The Legislative Commission's Subcommittee to Review Regulations passed the rules Wednesday on a split vote, with all three Democrats opposed. The move was the final hurdle for the state treasurer's office to adopt regulations for the program, which is expected to start disbursing money to thousands of Nevada families in February if courts don't put it on hold.
The program lawmakers authorized this spring allows families to claim a majority of their child's per-pupil state education funding and apply it toward qualified expenses such as private school tuition. Students must attend public school for at least 100 days before becoming eligible — a rule aimed at preventing all of Nevada's current private school students from jumping in the program at once and straining the state budget.
The regulations spell out implementation details for the program, and also exempt military families and kindergartners from the 100-day requirement. Military mothers testified that the exemption would allow more stability for their children, who already struggle with frequent moves.
Democratic opponents say the exemptions supported by Treasurer Dan Schwartz exceed the parameters of the original bill and the treasurer's authority.
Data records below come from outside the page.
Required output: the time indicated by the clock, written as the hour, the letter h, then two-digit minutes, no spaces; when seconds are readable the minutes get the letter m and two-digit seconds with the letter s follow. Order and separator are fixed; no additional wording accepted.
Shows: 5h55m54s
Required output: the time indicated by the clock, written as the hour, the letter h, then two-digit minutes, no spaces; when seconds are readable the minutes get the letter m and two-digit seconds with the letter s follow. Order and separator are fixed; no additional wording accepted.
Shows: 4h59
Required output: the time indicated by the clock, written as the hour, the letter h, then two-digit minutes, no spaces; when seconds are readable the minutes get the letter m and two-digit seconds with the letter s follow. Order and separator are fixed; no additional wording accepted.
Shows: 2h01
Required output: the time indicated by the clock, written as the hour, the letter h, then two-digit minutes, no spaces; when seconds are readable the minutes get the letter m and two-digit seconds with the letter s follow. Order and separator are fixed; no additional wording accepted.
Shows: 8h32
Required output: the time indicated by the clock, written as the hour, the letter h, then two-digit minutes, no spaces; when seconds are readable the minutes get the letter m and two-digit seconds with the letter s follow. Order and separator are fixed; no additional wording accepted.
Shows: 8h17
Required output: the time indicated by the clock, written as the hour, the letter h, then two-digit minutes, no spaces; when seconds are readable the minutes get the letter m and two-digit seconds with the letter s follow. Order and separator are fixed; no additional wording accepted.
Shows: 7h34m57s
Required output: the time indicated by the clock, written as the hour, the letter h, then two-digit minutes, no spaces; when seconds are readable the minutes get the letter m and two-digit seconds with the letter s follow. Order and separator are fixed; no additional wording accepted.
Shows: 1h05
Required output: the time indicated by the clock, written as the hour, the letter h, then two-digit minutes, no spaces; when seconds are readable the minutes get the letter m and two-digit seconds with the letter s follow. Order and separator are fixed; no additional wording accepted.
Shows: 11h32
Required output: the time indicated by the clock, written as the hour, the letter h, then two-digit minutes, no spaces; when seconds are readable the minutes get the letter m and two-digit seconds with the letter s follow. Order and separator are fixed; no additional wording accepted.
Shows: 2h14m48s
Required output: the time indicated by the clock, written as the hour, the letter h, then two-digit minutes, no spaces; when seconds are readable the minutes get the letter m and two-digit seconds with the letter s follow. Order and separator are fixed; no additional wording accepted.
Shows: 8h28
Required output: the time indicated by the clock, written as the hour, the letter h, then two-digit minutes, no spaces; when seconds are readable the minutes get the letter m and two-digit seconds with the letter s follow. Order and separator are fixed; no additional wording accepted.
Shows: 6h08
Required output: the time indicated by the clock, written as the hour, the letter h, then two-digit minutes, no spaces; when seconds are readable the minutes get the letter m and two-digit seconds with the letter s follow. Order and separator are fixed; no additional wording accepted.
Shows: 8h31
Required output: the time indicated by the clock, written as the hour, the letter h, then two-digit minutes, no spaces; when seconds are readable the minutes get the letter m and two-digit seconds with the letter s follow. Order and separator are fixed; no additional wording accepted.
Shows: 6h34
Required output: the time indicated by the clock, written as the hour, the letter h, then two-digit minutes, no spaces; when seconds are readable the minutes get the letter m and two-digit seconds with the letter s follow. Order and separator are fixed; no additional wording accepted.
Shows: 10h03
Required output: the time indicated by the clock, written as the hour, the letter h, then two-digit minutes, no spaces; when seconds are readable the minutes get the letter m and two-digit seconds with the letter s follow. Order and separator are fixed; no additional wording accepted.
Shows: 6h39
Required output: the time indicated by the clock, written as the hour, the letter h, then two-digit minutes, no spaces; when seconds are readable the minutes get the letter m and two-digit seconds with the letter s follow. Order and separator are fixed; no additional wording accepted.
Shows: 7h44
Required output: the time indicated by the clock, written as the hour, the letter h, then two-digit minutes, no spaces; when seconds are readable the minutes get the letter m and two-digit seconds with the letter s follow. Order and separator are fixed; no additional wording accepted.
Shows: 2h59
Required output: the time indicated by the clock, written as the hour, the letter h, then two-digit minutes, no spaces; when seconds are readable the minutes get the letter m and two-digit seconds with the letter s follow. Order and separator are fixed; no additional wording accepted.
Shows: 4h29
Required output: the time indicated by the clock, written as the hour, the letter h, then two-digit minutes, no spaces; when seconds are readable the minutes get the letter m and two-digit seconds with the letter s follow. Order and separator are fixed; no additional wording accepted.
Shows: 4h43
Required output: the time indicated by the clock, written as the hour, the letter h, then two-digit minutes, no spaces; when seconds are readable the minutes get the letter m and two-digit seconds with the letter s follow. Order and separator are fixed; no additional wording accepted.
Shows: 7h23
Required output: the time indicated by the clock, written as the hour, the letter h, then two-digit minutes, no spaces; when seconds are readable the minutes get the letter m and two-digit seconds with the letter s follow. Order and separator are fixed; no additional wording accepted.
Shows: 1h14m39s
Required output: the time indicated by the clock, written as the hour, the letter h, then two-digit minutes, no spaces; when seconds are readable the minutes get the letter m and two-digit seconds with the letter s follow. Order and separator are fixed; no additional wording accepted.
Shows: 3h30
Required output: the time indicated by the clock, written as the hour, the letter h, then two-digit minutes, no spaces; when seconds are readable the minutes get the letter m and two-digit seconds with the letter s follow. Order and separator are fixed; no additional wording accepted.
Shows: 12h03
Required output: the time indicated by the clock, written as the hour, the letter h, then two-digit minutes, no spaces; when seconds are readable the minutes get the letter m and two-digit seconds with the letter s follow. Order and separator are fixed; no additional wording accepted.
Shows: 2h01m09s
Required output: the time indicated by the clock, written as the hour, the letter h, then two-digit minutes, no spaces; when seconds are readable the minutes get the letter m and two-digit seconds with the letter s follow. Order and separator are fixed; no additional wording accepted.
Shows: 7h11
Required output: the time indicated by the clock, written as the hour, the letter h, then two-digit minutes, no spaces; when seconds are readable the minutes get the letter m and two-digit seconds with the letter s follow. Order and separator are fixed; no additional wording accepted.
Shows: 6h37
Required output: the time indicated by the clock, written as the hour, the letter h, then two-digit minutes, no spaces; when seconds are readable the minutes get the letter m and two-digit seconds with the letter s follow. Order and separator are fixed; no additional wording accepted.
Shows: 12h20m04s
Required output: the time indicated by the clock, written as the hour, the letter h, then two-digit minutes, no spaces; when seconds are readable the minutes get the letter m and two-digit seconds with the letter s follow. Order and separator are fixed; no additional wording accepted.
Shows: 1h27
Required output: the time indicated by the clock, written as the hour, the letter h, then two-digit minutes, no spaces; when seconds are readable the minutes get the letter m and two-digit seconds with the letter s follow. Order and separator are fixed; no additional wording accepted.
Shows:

State lawyers also raised concerns that the exemptions went too far.
To clarify the ambiguities, Republicans pushed a nonbinding resolution through the Legislature in the final moments of a special session this month that says lawmakers' original intent would have been to support the two exemptions. But Senate Democratic leader Aaron Ford referred to the unexpected measure as "resolution by ambush" and said minutes from this spring's session show no substantial discussion about any exemptions to the 100-day rule.
Ford also said Wednesday that the regulations are controversial enough that they should have been considered by the larger Legislative Commission but wouldn't have passed there. The commission includes 12 members and is evenly split between Republicans and Democrats, while the seven-member subcommittee leans Republican.
Democrats stressed that they support military families, but they oppose efforts to exempt them from the rule through regulations instead of going through the traditional legislative process.